The shadows lengthened across the deserted track, and the evening wind sighed down it to sweep a flurry of whispering leaves across the rut, their brown brittleness light as a bension as they drifted across the unheeding white form [of the exhausted old dog].
definition: The word “bension” does not appear in the Oxford English Dictionary. Curious! I have heard of a “benison,” however. A benison is a blessing; as the OED has it, “That blessing which God gives; a giving of blessedness.”
I had no luck with Google finding another instance of “bension” outside Sheila Burnford’s novel The Incredible Journey. A site called Quizlet offers “bension” among its “flashcards” for The Incredible Journey (see chapter three) and even provides an audio pronunciation beside the definition (“a blessing or benediction”). I didn’t see a source for Quizlet’s definition.

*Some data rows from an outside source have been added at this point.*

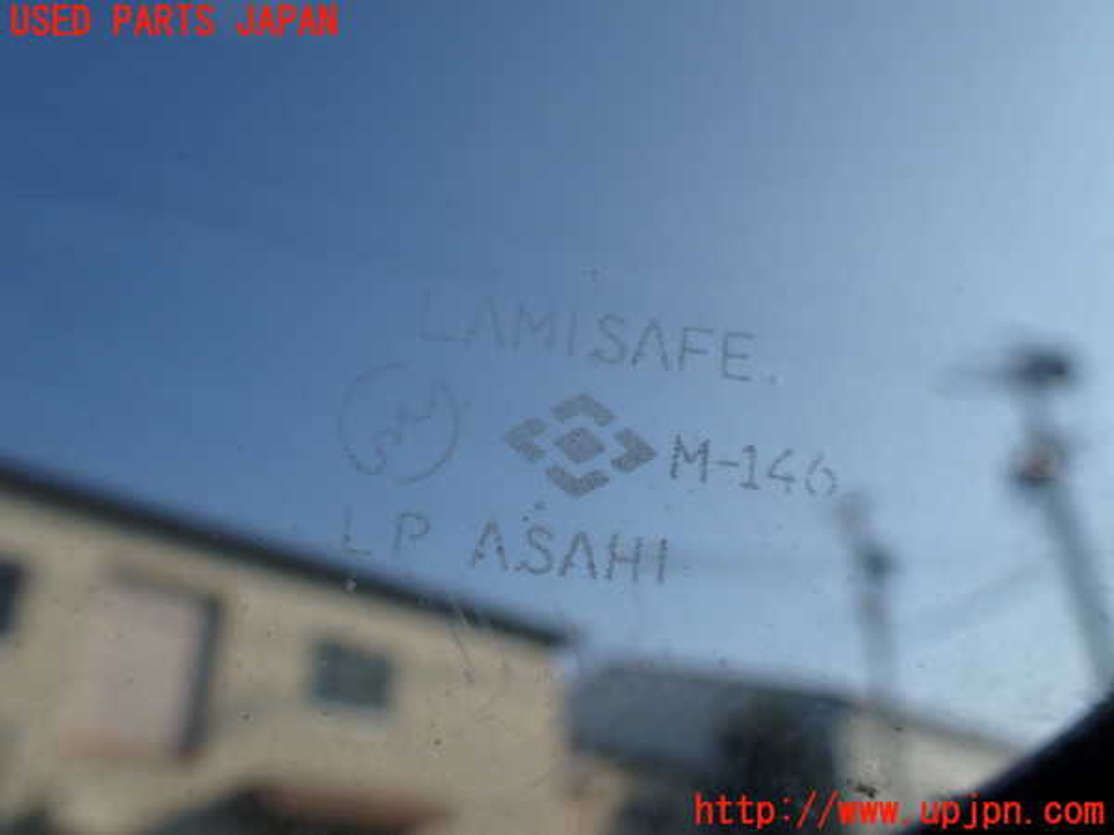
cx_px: 557
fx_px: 965
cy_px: 418
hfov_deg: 60.0
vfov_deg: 46.8
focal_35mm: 30
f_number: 9
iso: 100
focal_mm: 5.4
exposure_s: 1/250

It could be that “bension” is a typo, a transposing of the “s” and the “i” of “benison.” If so, is it a typo that’s persisted 55 years and multiple editions? A completely typo-free book is rare. Sometimes typos are found and when a new edition is issued they’ve been corrected. You can read critical editions of classics that discuss such mistakes and often try to figure out whose fault they are, the author’s? the publisher’s?
Perhaps Sheila Burnford was familiar with the word “bension,” as she spelled it, and used it consciously. Words certainly change spellings over time and in different places, so it could be her version of “benison” was not a typo but common to her community.
source: The Incredible Journey by Sheila Burnford
1961. Delacorte Press, New York
2 comments:
Did you ever find it? I'm curious as well.
I'm just going to assume it was a typo no one ever bothered to correct.